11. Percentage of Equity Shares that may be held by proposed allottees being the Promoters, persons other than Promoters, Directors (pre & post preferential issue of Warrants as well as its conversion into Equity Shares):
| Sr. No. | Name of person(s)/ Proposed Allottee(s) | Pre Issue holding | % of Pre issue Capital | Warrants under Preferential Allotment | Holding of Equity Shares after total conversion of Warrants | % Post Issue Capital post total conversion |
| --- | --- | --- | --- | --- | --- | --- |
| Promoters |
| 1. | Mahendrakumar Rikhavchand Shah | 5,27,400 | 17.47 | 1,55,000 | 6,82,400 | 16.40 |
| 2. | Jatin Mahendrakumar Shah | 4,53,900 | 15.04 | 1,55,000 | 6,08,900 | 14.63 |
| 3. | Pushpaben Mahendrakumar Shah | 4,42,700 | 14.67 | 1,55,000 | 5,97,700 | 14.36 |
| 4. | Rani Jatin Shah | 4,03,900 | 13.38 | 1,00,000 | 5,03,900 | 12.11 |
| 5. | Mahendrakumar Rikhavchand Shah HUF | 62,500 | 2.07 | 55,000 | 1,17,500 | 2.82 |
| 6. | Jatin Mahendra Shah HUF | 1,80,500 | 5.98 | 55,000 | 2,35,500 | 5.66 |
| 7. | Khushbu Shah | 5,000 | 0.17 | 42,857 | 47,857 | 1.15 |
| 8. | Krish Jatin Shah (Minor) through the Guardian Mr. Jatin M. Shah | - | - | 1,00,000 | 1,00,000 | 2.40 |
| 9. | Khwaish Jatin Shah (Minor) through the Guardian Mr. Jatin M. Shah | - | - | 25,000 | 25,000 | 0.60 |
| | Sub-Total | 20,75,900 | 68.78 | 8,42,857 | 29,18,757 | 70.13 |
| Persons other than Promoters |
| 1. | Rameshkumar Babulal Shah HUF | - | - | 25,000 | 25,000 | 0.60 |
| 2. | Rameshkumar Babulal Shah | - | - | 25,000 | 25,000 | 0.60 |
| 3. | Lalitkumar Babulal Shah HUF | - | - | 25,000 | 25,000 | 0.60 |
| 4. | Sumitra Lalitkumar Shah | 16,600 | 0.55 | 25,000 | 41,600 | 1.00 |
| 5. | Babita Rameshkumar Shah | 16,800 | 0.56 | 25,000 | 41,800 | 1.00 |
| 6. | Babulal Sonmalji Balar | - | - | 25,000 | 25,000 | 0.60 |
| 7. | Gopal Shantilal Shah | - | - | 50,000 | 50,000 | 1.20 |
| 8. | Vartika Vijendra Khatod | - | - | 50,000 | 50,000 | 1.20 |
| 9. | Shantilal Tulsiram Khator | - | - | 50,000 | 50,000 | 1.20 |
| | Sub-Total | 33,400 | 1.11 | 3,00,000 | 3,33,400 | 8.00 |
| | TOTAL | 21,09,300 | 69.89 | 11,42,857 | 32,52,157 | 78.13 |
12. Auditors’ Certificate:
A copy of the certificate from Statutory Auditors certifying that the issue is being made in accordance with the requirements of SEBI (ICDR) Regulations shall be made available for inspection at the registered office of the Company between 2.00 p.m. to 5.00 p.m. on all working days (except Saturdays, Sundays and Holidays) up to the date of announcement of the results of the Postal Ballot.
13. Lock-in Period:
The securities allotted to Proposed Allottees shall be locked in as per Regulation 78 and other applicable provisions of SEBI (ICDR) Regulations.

____

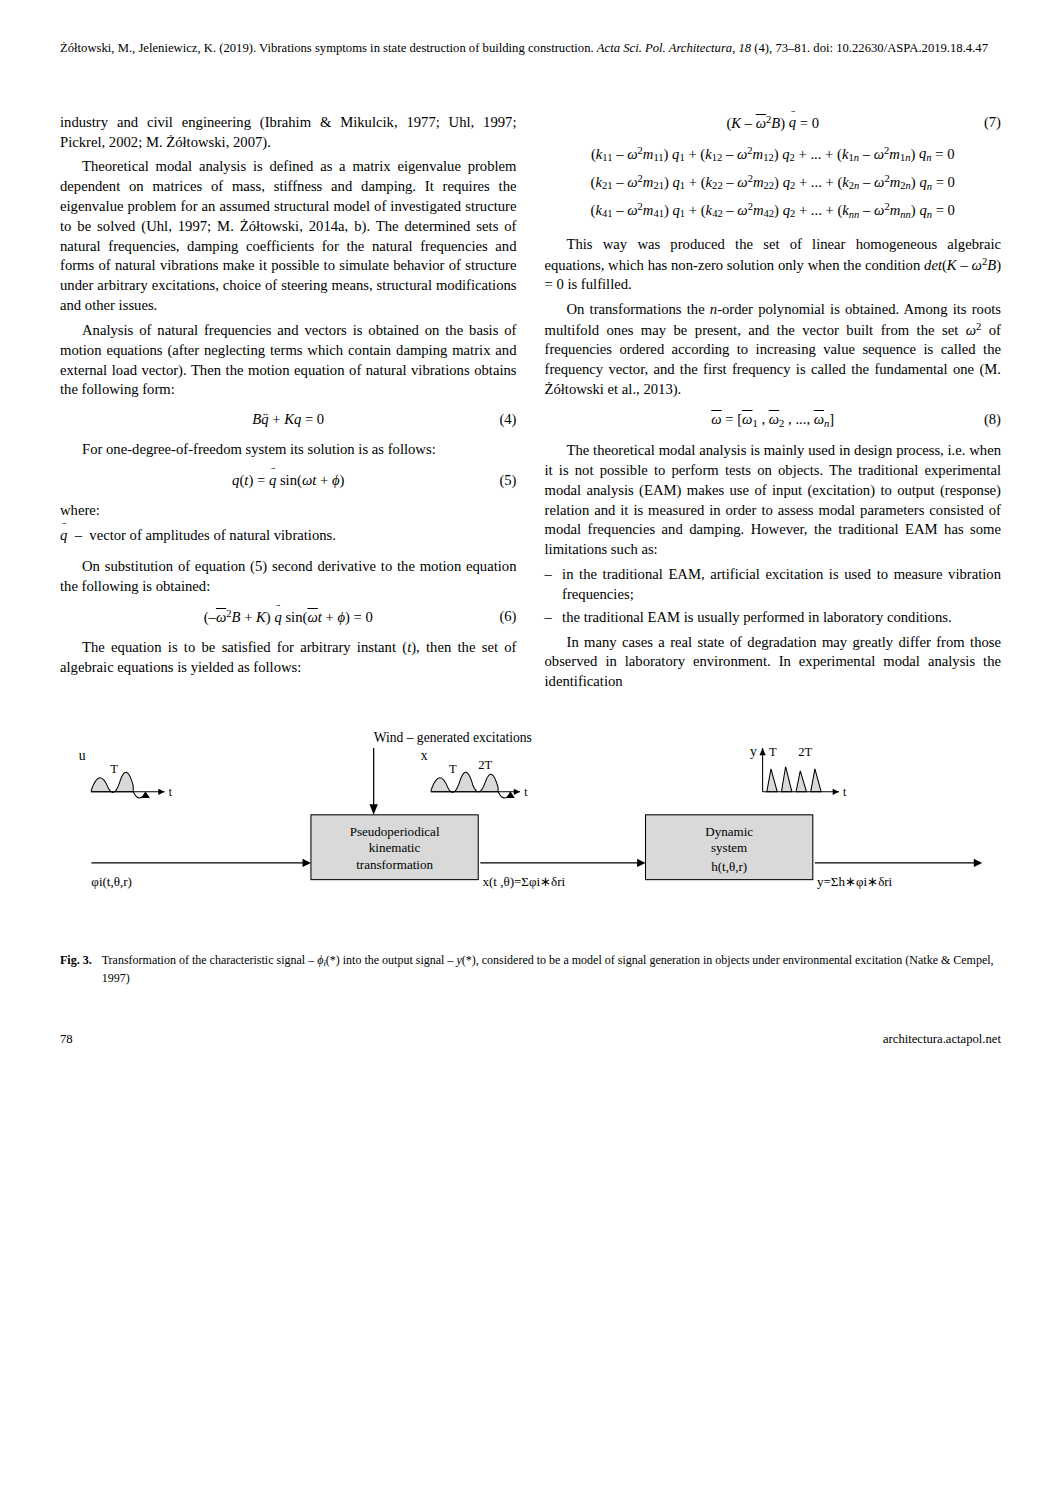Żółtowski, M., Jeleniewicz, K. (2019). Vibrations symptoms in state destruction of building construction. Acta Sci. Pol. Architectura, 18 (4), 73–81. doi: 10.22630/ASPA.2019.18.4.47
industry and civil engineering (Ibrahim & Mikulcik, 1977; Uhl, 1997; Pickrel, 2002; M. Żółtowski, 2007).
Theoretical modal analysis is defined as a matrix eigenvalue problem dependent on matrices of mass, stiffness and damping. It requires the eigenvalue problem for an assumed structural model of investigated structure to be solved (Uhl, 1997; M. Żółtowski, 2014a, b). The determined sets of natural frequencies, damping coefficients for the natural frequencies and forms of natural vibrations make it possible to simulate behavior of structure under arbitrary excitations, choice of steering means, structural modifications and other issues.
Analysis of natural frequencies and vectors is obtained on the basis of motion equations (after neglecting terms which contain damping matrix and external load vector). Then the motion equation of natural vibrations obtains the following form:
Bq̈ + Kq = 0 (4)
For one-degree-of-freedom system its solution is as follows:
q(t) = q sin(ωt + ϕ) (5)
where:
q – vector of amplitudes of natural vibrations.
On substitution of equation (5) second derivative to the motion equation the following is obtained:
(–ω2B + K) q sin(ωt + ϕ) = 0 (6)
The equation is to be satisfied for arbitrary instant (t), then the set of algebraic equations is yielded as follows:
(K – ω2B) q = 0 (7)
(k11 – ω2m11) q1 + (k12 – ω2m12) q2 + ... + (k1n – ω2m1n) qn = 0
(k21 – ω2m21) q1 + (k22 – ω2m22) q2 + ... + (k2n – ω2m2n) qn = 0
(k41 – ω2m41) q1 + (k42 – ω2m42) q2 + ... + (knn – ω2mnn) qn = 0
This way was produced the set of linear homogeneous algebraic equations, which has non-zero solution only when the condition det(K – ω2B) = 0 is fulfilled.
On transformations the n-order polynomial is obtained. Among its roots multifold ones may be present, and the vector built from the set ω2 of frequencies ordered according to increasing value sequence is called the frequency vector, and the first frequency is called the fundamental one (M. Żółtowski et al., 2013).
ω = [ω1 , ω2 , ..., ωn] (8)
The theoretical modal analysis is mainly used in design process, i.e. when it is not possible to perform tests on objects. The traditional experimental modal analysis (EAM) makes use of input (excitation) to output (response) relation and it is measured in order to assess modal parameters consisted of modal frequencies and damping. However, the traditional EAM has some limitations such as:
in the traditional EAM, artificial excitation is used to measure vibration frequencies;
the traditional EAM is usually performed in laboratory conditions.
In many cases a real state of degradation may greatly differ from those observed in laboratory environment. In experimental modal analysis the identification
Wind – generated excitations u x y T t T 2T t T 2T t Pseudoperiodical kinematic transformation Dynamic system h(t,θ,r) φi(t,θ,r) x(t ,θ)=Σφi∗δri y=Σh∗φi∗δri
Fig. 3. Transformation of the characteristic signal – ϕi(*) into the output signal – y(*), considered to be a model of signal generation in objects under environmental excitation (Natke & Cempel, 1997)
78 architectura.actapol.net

____

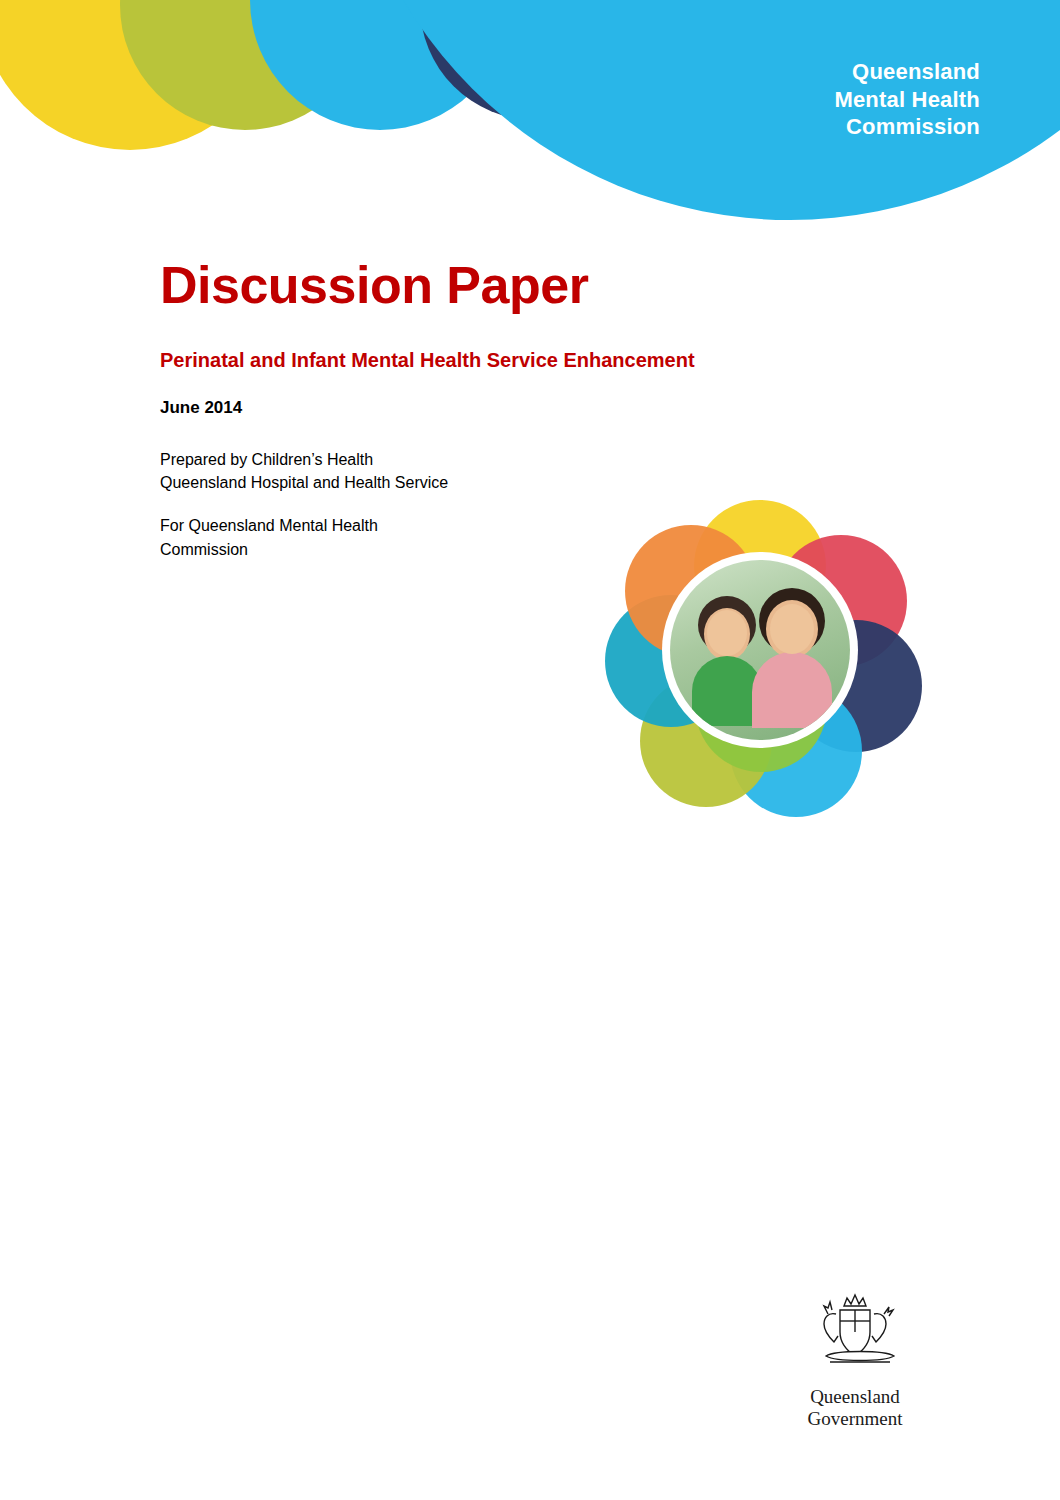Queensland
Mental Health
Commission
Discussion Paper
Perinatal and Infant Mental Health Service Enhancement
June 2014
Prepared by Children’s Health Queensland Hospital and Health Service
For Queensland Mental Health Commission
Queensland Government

____

● **About this exercise**
When a line of the records includes "Lalitkumar", that line belongs in the answer.

● **Solution to this exercise**
| 3. | Lalitkumar Babulal Shah HUF | - | - | 25,000 | 25,000 | 0.60 |
| 4. | Sumitra Lalitkumar Shah | 16,600 | 0.55 | 25,000 | 41,600 | 1.00 |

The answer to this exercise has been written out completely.